The legislative session is over, having ended at about 5 p.m. Tuesday, May 11. It’s the first session in years, I’m told, to end in daylight.
As you might know by now, we passed a balanced but fragile budget—and increased the sales tax by one cent, which sunsets in three years, at which time 0.4 of that cent will stay for road funding.
You had said through the survey that if a tax had to go up, you would prefer it be the sale tax rather than property tax, so that’s what I advocated for. I also pushed hard for a cigarette and beer tax increase as a way to reduce the sales tax increase.
I even advocated with senators whom I know. The Senate first tried a cigarette-tax proposal, but couldn’t muster the votes to pass it.
The Senate couldn’t even get a proposal for beer/alcohol tax out of its committee, so the Senate proceeded with the sales tax proposal as its only choice.
You will hear a lot from the Kansas Chamber of Commerce and Americans for “Prosperity” in the upcoming months claiming I worked to raise your taxes—and they are likely to finance my opposition in the primary election, to advance their agenda.

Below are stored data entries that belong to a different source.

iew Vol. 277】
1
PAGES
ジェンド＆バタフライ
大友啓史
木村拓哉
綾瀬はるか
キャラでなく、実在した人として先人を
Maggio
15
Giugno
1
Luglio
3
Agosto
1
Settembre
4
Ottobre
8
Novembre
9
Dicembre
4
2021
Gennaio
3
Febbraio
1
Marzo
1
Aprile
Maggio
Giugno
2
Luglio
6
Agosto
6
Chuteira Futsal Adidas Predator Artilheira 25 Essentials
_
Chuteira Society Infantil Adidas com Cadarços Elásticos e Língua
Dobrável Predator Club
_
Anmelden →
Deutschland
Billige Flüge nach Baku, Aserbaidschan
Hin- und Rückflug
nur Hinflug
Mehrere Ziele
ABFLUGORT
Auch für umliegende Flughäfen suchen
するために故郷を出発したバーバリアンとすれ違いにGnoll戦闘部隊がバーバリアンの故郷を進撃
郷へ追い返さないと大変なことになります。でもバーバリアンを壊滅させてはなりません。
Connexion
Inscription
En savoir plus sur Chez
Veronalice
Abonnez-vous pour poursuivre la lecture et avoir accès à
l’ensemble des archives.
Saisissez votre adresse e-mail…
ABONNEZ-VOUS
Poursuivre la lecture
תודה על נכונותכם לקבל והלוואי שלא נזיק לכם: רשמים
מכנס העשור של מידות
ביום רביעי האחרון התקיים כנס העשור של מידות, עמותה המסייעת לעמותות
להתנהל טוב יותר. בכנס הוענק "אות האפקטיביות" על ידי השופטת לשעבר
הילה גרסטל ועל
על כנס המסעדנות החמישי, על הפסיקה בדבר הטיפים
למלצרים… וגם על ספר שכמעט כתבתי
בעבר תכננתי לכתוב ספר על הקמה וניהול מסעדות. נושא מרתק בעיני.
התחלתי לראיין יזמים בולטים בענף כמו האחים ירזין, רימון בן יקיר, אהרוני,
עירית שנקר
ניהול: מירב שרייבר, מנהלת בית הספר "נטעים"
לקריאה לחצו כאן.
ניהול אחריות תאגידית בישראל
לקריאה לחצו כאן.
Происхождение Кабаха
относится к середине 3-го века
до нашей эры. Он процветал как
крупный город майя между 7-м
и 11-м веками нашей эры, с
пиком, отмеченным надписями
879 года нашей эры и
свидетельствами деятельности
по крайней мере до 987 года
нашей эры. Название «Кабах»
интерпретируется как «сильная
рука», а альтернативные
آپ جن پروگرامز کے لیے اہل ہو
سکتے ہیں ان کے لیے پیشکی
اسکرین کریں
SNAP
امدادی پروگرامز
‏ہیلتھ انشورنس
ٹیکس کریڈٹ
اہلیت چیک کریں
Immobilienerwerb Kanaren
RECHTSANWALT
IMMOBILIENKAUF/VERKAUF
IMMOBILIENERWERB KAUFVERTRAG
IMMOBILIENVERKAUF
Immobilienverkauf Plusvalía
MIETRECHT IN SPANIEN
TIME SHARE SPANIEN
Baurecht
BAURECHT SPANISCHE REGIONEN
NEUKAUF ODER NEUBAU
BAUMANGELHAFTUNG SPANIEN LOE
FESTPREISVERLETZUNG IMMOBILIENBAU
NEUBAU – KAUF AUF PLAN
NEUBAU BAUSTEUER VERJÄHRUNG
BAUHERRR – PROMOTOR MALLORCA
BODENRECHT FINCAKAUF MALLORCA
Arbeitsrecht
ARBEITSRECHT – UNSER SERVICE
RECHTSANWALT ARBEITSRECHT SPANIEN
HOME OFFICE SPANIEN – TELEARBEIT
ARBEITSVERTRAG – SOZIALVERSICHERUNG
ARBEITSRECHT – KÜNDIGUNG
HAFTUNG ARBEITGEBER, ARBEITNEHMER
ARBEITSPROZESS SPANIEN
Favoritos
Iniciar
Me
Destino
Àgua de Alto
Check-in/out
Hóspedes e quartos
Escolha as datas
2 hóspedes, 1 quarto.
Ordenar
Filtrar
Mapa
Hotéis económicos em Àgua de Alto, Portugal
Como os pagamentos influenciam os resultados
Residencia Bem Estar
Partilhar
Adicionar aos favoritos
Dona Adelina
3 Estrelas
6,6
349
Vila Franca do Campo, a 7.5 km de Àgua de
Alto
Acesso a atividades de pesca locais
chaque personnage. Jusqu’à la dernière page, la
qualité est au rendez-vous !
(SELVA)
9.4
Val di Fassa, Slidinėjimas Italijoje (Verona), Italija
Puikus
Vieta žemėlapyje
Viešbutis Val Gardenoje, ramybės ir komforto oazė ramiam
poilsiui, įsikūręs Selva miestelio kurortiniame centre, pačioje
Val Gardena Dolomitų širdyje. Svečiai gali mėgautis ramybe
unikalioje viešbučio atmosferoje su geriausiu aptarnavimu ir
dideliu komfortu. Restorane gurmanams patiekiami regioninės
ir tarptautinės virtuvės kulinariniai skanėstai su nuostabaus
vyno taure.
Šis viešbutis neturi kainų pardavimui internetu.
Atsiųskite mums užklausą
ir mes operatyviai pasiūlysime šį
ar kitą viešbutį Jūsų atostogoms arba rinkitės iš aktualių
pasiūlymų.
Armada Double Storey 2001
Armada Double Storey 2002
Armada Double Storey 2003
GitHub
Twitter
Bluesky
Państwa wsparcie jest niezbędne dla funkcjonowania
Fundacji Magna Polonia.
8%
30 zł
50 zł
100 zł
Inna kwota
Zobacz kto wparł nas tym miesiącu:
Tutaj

By now, however, you’ve read my column enough to know what I have advocated for, what I believe, and a tax increase isn’t it. The question has always been about who would raise the tax and what tax would be raised, not whether (please refer to my previous columns).
I believe in and fought for conservative values, including the responsibility to balance a budget with real money. I fought for what you advocated I do.
I did avoid massive property tax increases at the local level. I did advocate for the discretionary taxes first. I then advocated the entire state share the burden—the broadest based tax available. Those who travel through Kansas and those who temporarily live here while working pay sales tax, too, not just you and me.
Please keep in mind we have already cut more than $1 billion in state spending. The budget we did pass cut more than $200 million!
Consider this: The budget we refused to pass depended on more than $200 million in funding that is not likely to come in. It didn’t fund the elderly in nursing homes, and the nursing homes in the 70th District would have lost over $1 million in cost reimbursement—not profit but cost reimbursement—in the next year, not to mention the losses so far this year.
They cannot continue to lose like that and stay in business. That would have translated into more jobs lost and fewer workers throughout Kansas, again raising our tax burden.
The budget we didn’t pass also would have cut $7 million from young children’s health and learning programs, and the estimate is that, for every dollar spent, Kansas saves from $7 to $20 in future spending through less special education and other special services.
That budget would also have cut $86 million more from Kansas schools. In a recession, do we really want more unemployed workers while also cutting basic school programs? It’s one thing to cut “frills” but $86 million?
You may have read the KPERS retirement fund has been annually underfunded by the legislature for more than 10 years and is now drastically underfunded. This is not a discretionary expense, it is required.
Well, the budget advocated by the Chamber and American for Prosperity wouldn’t have funded KPERS again.
The list goes on and on. Now, would you call that a budget based on conservative principals? By November, the budget would likely have been under water!
I have heard from many of you thanking me for the effort, and for my advocacy for the 70th District. You’re welcome; it is an honor to serve you. Let’s get through this recession together, and let’s be about the business of improving Kansas.